**ACTION ITEM:** Look through the data below, and copy each line that carries the word "down".

**SOURCE DATA:**
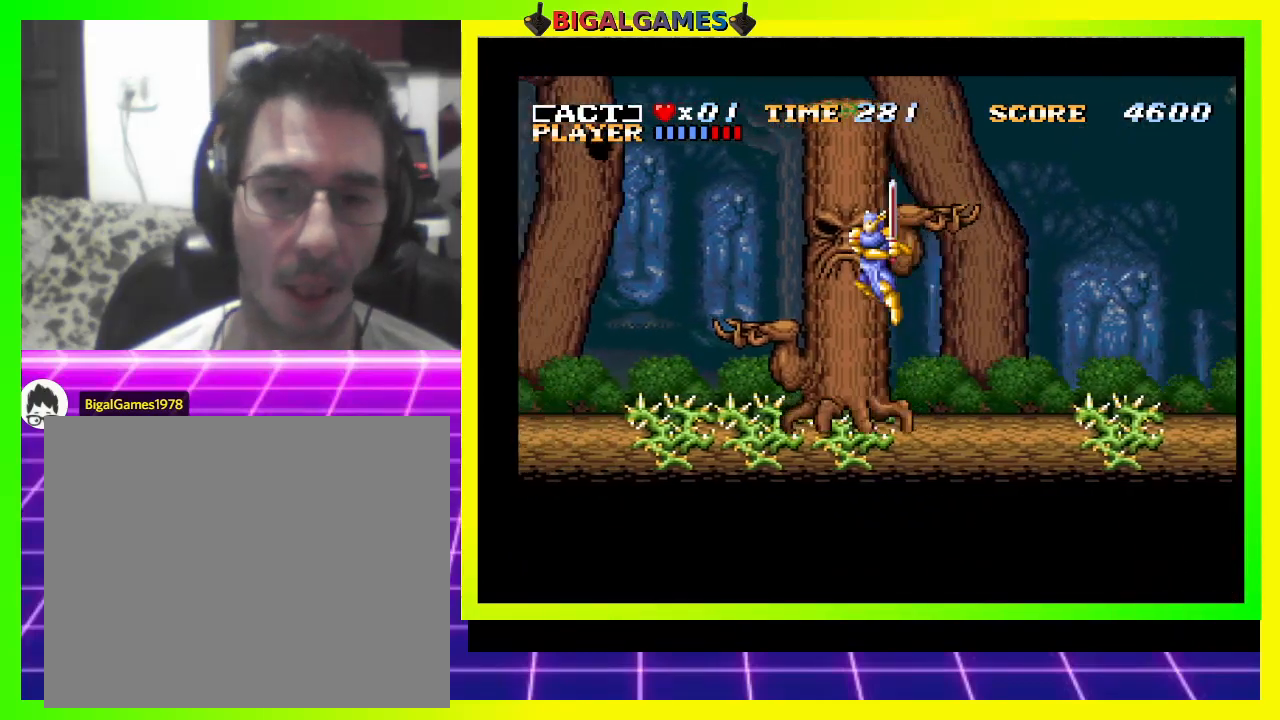
{"buttons": ["CROSS", "DPAD_LEFT"], "right_stick": "center", "events": [[300, "CROSS", "up"], [500, "CROSS", "down"]]}
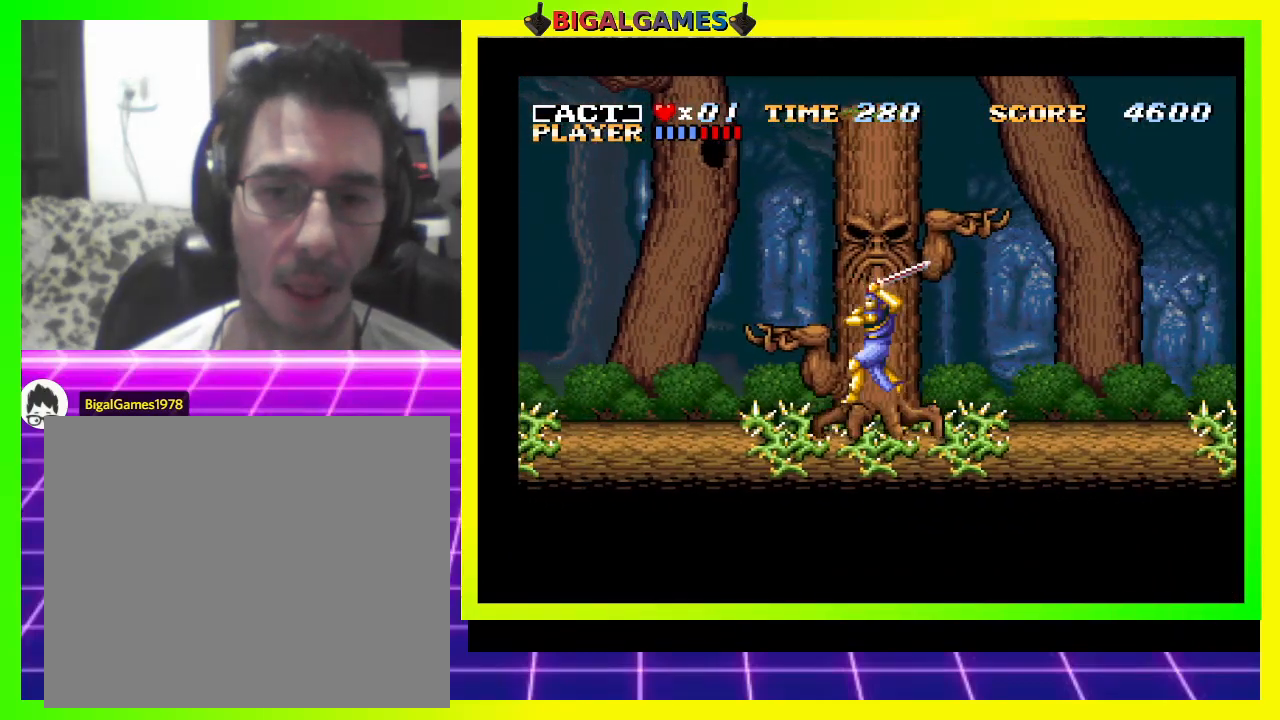
{"buttons": ["DPAD_LEFT"], "right_stick": "center", "events": [[333, "CROSS", "up"]]}
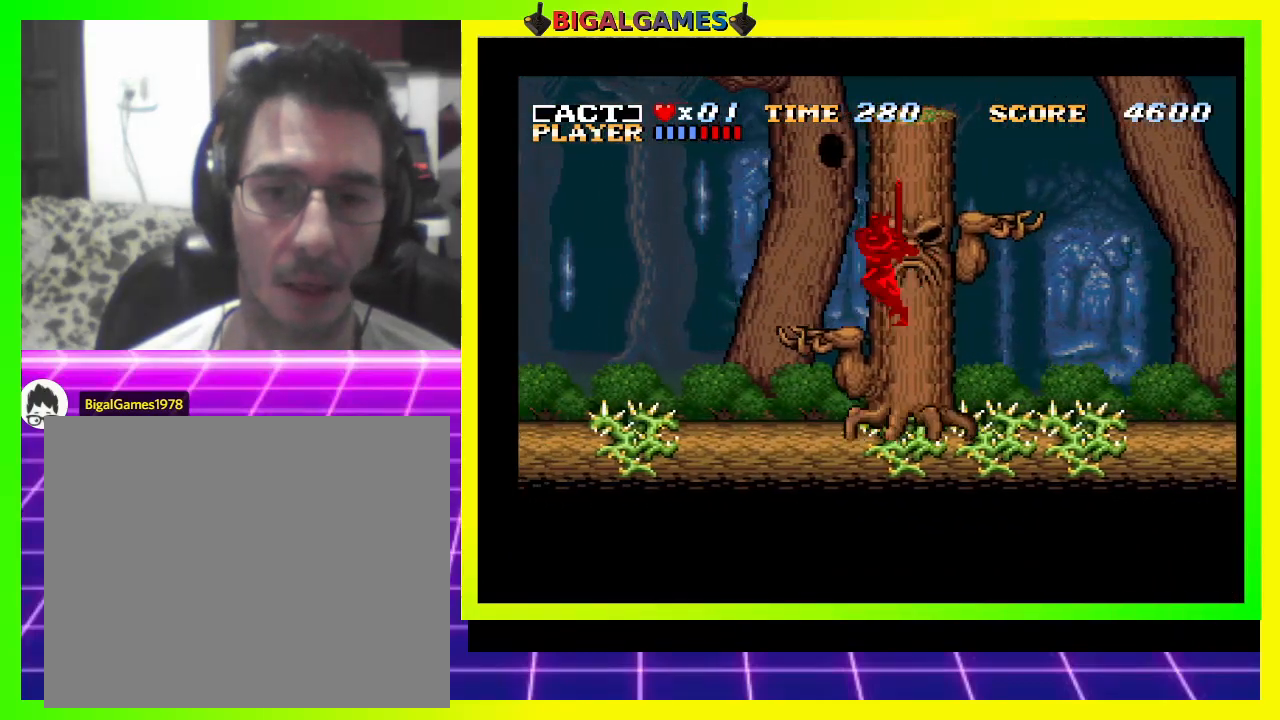
{"buttons": ["DPAD_RIGHT"], "right_stick": "center", "events": [[33, "CROSS", "down"], [267, "CROSS", "up"], [333, "DPAD_LEFT", "up"], [433, "DPAD_RIGHT", "down"]]}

**ANSWER BELOW:**
{"buttons": ["CROSS", "DPAD_LEFT"], "right_stick": "center", "events": [[300, "CROSS", "up"], [500, "CROSS", "down"]]}
{"buttons": ["DPAD_RIGHT"], "right_stick": "center", "events": [[33, "CROSS", "down"], [267, "CROSS", "up"], [333, "DPAD_LEFT", "up"], [433, "DPAD_RIGHT", "down"]]}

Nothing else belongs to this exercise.